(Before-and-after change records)
* * *

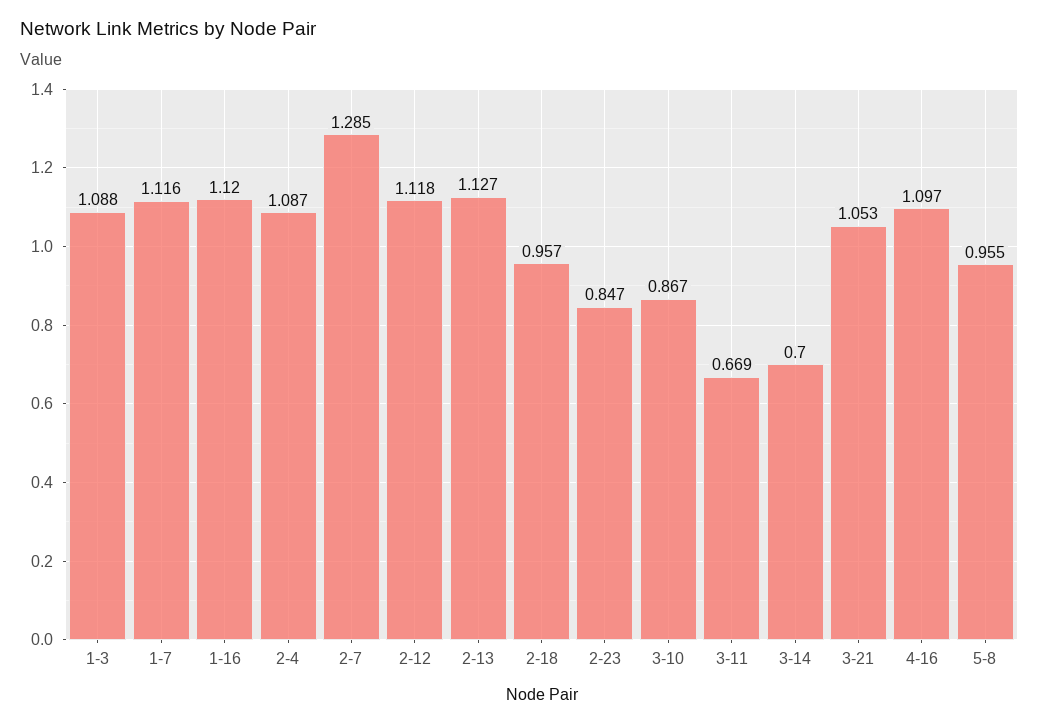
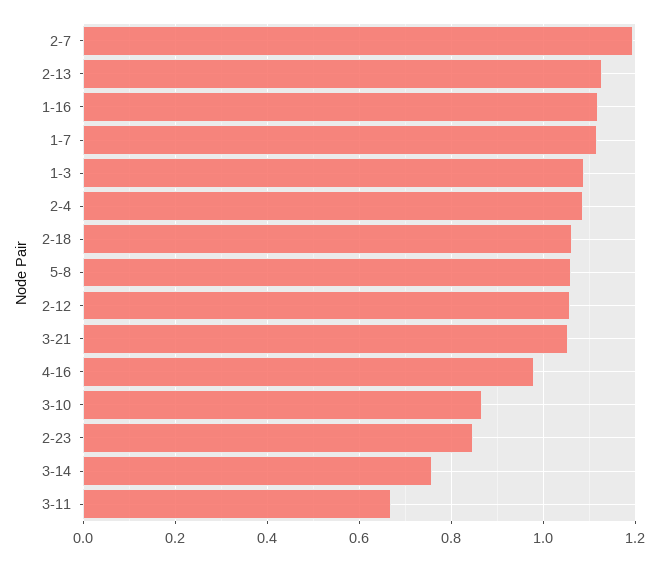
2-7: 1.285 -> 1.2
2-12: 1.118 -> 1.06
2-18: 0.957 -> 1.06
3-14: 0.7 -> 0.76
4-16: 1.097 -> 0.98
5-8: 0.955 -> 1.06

* * *

Assignment: Only the pictures are to be omitted; the records above must otherwise be reproduced exactly.

Task solution:
2-7: 1.285 -> 1.2
2-12: 1.118 -> 1.06
2-18: 0.957 -> 1.06
3-14: 0.7 -> 0.76
4-16: 1.097 -> 0.98
5-8: 0.955 -> 1.06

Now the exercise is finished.